Astrophysical Implications of Eccentricity in Gravitational Waves from Neutron Star-Black Hole Binaries

TL;DR

This paper investigates the formation and detection of eccentric neutron star-black hole mergers, highlighting the potential of field triples to produce such systems and assessing their observability with current gravitational-wave searches.

Contribution

It introduces a method to estimate the minimum measurable eccentricity of NSBH mergers and evaluates the impact of eccentricity on detection efficiency, emphasizing the role of isolated field triples.

Findings

Eccentricity at 10 Hz can be as low as 0.003 for certain systems.

Current searches recover only 46% of eccentric NSBH mergers.
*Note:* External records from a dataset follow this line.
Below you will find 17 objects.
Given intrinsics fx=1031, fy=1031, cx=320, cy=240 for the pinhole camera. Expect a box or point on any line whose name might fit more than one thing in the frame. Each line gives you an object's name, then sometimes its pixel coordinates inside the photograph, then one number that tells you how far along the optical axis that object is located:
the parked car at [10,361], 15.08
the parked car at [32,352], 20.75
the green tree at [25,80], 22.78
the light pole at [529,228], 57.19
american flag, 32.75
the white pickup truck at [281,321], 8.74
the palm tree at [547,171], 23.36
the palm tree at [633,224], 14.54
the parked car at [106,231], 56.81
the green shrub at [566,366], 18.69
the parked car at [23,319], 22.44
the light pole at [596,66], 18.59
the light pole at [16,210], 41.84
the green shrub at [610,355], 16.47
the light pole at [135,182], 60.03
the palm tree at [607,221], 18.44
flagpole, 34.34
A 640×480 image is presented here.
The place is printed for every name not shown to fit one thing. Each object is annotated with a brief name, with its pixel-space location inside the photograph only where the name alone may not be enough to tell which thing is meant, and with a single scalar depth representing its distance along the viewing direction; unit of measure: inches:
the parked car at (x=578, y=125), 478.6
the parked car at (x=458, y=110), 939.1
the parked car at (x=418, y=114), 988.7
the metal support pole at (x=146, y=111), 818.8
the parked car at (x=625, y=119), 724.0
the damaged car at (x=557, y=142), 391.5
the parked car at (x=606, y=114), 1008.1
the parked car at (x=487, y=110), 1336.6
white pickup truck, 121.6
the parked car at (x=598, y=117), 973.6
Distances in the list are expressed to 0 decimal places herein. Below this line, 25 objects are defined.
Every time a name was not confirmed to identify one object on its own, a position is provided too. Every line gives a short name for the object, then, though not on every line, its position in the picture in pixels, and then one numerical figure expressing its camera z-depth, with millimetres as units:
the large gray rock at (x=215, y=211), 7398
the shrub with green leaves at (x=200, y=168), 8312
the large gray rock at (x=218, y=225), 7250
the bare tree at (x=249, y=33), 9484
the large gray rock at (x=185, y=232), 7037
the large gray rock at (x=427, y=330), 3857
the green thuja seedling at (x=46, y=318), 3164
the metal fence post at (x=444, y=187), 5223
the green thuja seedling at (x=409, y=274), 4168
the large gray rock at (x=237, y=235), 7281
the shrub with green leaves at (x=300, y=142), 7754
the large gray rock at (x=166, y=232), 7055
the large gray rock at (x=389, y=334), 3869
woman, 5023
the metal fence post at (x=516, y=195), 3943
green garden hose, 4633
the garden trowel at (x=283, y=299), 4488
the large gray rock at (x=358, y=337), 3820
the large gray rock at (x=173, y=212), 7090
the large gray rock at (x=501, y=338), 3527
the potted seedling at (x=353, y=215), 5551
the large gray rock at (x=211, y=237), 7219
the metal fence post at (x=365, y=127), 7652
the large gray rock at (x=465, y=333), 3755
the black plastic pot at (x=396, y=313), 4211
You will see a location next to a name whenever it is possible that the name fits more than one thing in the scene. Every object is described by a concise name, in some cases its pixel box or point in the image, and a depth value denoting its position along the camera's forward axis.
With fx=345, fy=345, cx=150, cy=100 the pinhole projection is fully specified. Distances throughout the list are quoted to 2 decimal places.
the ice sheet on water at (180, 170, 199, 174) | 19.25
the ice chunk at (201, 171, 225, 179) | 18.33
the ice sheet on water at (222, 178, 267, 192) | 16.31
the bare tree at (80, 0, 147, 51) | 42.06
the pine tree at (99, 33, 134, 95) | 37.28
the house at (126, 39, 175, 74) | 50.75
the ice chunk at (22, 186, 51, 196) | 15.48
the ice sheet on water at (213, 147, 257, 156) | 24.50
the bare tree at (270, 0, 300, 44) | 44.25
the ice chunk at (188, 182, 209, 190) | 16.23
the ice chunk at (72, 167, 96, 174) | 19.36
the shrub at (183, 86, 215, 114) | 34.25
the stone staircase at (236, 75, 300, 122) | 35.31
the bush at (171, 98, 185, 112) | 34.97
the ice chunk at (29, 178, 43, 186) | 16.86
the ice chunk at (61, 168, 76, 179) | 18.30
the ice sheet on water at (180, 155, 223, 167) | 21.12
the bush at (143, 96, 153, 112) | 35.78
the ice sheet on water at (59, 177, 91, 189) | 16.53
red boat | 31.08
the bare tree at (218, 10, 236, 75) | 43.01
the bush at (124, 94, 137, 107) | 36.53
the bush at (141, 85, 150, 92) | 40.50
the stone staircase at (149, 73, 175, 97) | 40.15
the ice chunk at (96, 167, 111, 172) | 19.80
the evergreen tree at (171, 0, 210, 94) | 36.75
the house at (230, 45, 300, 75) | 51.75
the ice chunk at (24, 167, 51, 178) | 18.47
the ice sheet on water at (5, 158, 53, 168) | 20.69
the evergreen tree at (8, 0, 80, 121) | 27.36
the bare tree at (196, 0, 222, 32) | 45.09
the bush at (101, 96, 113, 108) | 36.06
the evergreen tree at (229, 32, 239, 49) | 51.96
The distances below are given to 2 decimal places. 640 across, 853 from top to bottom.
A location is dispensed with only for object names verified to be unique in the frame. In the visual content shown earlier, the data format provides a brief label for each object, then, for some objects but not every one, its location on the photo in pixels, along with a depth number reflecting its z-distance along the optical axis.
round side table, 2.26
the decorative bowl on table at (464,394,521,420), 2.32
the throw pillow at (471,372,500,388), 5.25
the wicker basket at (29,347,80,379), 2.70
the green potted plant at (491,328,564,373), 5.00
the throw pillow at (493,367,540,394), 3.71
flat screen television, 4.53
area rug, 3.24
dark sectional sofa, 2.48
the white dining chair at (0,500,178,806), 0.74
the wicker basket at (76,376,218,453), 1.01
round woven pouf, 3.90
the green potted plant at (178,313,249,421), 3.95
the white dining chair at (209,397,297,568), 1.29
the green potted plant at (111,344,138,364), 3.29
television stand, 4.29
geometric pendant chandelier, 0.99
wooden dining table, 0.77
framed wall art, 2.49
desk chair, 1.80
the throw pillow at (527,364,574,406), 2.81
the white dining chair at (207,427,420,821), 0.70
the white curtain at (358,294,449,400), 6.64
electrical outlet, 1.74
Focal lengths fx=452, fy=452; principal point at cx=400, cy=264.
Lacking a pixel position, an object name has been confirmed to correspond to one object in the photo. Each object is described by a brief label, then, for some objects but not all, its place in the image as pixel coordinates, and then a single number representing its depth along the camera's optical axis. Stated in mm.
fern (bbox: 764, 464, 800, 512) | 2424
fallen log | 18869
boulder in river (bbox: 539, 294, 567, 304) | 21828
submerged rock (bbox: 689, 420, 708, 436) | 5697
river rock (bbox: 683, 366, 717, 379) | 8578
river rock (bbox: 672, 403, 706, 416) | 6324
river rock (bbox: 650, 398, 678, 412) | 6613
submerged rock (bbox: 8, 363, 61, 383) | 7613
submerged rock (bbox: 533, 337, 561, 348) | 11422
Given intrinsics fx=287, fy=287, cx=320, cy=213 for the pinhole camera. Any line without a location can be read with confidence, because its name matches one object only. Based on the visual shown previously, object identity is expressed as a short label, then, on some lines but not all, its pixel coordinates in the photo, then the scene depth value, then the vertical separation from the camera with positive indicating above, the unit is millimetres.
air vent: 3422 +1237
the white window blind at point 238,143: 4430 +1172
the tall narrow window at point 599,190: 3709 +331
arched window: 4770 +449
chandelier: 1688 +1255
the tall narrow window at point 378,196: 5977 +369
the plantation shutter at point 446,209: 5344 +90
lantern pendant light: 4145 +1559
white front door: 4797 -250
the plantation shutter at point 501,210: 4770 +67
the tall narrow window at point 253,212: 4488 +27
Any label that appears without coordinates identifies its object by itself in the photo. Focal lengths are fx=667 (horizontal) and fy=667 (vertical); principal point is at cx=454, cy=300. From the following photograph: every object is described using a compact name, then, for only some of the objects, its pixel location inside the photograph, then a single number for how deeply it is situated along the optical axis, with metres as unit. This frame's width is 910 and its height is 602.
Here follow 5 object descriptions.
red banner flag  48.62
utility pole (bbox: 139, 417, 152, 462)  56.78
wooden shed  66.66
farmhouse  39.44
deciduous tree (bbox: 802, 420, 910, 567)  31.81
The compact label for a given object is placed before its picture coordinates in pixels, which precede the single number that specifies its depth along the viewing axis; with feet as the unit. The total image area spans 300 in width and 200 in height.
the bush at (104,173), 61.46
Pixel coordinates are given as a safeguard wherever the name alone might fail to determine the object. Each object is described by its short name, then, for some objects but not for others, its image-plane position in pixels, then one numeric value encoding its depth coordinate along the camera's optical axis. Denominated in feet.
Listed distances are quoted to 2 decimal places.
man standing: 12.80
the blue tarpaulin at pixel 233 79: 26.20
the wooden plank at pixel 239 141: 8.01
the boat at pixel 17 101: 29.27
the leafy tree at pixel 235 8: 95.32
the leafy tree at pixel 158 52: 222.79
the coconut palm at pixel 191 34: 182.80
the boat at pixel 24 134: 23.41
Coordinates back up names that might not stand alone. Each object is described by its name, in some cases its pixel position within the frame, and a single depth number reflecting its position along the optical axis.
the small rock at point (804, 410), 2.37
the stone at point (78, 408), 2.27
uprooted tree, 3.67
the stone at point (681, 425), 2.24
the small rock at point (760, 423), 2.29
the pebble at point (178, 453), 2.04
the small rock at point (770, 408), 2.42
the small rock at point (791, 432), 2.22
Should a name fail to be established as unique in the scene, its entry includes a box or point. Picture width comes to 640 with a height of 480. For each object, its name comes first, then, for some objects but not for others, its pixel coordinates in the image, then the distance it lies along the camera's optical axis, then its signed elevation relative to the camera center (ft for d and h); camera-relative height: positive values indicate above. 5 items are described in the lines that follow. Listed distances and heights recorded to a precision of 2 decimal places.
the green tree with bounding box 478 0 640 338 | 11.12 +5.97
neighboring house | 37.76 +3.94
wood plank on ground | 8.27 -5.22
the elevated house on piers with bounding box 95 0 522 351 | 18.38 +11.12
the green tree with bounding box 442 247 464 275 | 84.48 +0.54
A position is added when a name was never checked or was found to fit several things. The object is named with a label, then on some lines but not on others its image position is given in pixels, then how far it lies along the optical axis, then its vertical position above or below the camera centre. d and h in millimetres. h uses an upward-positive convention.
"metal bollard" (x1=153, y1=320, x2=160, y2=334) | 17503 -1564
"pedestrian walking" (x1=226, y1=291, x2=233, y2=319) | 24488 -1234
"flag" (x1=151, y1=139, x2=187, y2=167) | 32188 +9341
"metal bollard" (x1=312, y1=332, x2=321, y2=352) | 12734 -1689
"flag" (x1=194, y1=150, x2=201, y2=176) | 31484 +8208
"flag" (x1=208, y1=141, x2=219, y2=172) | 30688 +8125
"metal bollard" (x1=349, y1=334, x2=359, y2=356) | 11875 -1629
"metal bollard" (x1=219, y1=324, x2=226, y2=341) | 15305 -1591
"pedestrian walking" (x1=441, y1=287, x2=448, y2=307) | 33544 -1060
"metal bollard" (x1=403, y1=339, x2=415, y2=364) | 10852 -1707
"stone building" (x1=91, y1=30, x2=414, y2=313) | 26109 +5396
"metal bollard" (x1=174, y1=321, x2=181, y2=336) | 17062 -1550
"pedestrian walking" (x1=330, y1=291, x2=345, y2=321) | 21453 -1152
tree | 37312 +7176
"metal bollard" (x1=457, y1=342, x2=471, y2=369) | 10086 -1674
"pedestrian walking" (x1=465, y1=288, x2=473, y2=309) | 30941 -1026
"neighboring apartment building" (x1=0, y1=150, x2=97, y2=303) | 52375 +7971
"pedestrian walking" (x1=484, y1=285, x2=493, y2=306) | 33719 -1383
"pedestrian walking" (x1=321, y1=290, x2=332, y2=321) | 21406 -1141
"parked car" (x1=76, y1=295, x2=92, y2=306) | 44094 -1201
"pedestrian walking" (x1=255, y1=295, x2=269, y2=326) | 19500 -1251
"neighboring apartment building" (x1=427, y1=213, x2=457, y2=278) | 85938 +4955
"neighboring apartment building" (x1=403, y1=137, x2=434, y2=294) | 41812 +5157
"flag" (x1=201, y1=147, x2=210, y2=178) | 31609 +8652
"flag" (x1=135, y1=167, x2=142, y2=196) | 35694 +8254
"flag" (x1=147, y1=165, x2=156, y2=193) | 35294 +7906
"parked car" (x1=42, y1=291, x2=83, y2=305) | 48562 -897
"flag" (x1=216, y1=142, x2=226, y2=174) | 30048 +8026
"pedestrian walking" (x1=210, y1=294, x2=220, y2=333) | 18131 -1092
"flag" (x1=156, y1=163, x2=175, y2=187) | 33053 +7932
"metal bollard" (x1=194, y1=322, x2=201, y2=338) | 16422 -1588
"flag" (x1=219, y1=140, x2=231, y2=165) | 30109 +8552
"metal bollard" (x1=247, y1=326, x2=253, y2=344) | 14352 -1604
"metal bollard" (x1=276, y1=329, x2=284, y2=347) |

A significant fraction of NSBH detections could originate from field triples.

Abstract

The gravitational-wave signal from the neutron star-black hole (NSBH) merger GW200105 is consistent with this binary having significant orbital eccentricity close to merger. This raises the question of how eccentric NSBHs form. Compact binaries that evolve in isolation radiate away any orbital eccentricity long before their gravitational-wave signal enters the sensitive frequency range of the LIGO-Virgo-KAGRA detector network. Meanwhile, dynamical environments -- which can be conducive to mergers on eccentric orbits -- produce very few NSBHs. Here, we focus on a formation channel that efficiently produces NSBHs with both misaligned spins and significant eccentricity close to merger: isolated field triples. We estimate the minimum measurable eccentricity of NSBHs at 10 Hz orbit-averaged gravitational-wave frequency, e_min,10, finding that for GW200105, GW200115, and GW230529-like systems, e_min,10 is O(0.01). For a GW190814-like unequal-mass binary with significant higher-order mode content, e_min,10 = 0.003; this is an order of magnitude lower than when higher modes are not present. For dominant-mode signals from binaries with $m_2=1.5$~M$_\odot$ and total masses from $3\,{\rm M_\odot} \leq M \leq50\,\rm M_\odot$, we find $0.008 \leq$ e_min,10 $\leq 0.022$. The relationship between $M$ and e_min,10 is linear when the binaries are non-spinning. When the binaries are maximally spin-precessing, e_min,10 decreases as mass ratio becomes more unequal. We estimate the sensitivity of a quasi-circular aligned-spin templated search to NSBH mergers from field triples, finding that we recover only 46% of systems that would have been detected with a search containing the full physics of the injected population. Finally, we show that if $\sim\nicefrac{1}{3}$ of present NSBH detections are measurably eccentric, then $\geq40\%$ are consistent with an isolated field triple origin.